Task item
Print the records exactly as written, and let no picture into the answer.

Source material

Content starts

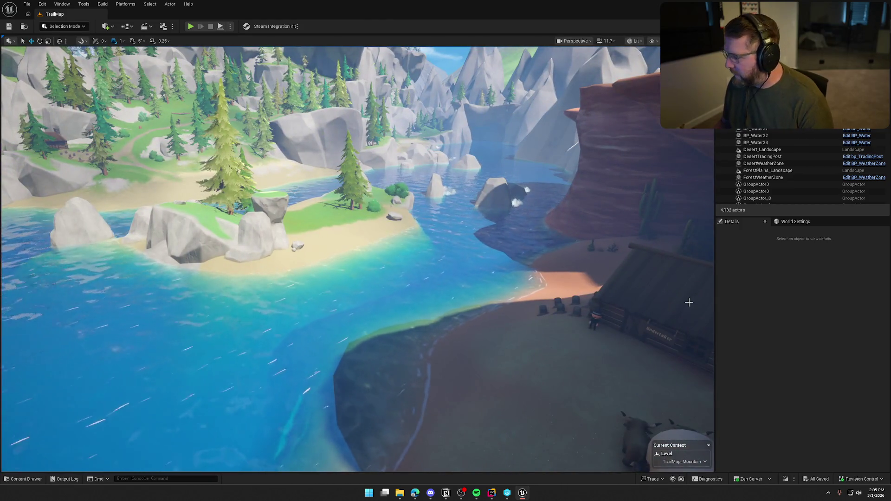
left_click(491, 493)
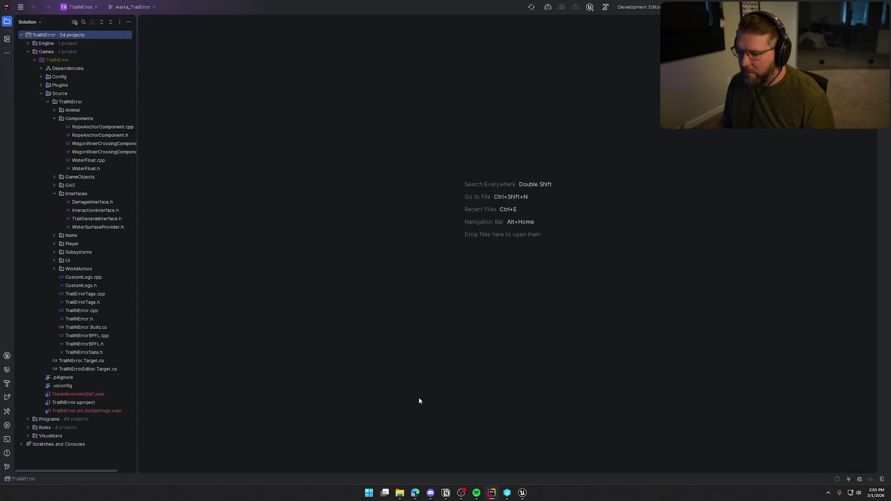
- Open WaterFloat.cpp, jump to the OnBeginOverlap definition, then return to the Unreal Editor
double_click(95, 161)
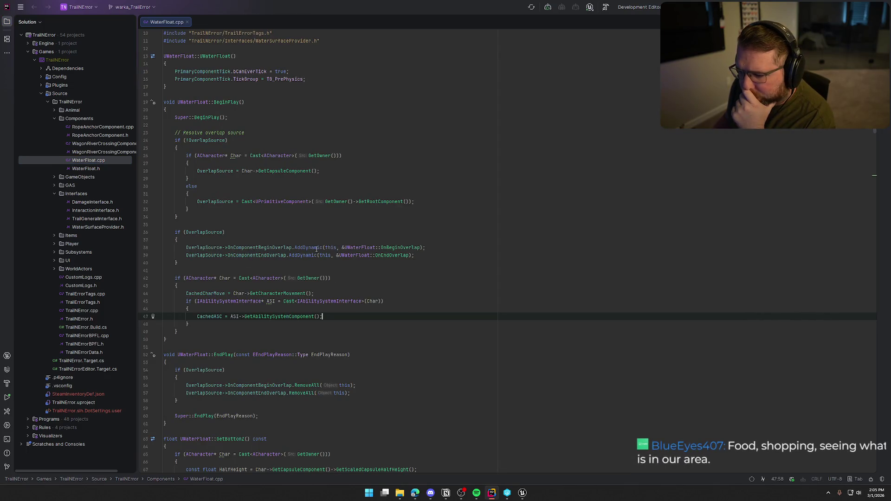
left_click(402, 247)
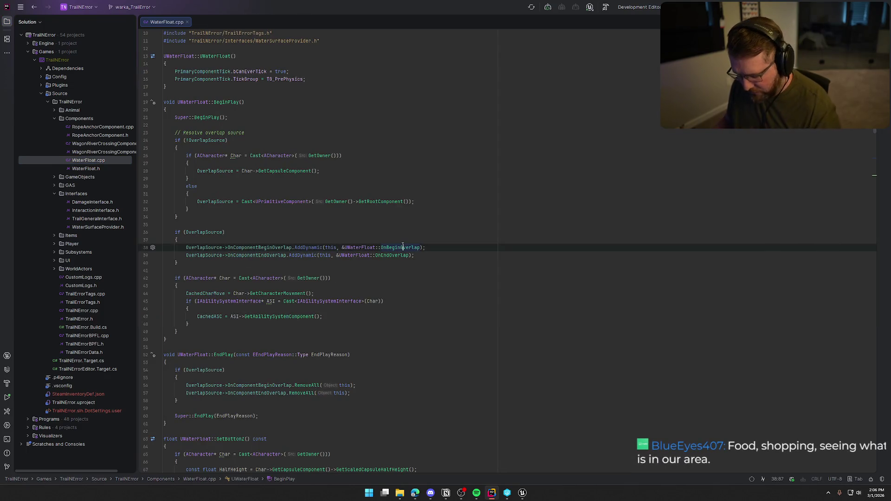
left_click(402, 247, "ctrl")
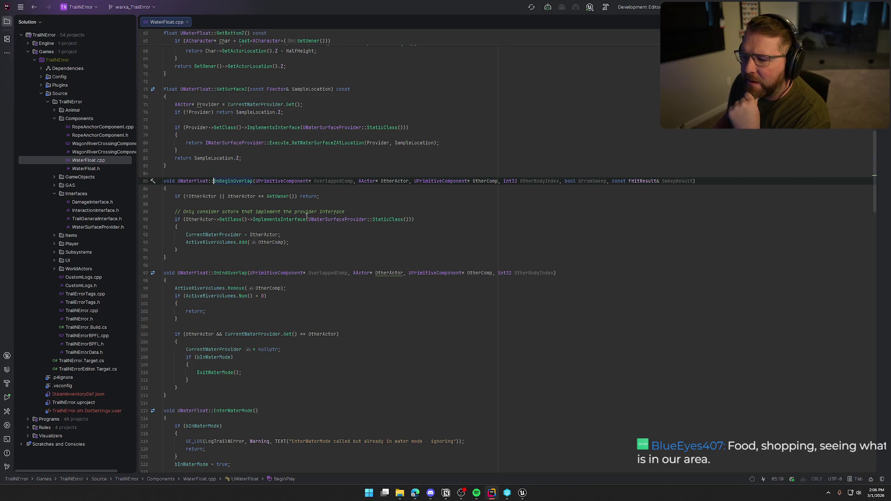
mouse_move(376, 221)
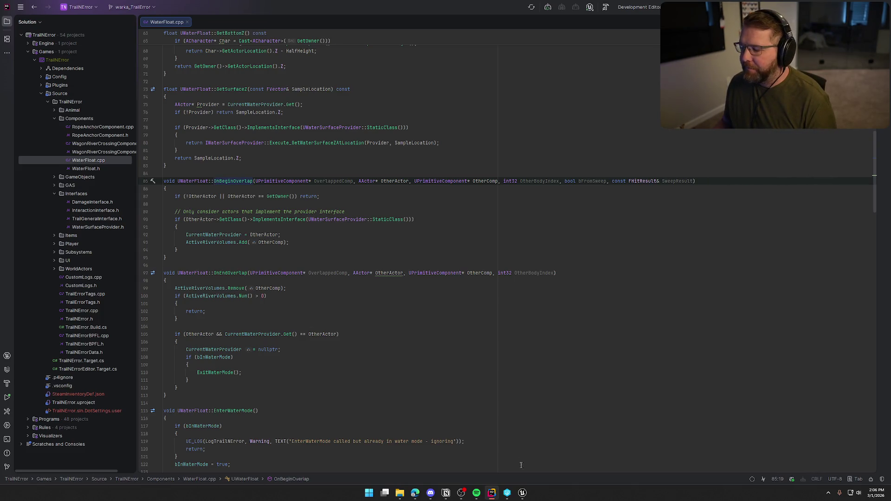
left_click(522, 492)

Content ends

Completed exercise
left_click(491, 493)
- Open WaterFloat.cpp, jump to the OnBeginOverlap definition, then return to the Unreal Editor
double_click(95, 161)
left_click(402, 247)
left_click(402, 247, "ctrl")
mouse_move(376, 221)
left_click(522, 492)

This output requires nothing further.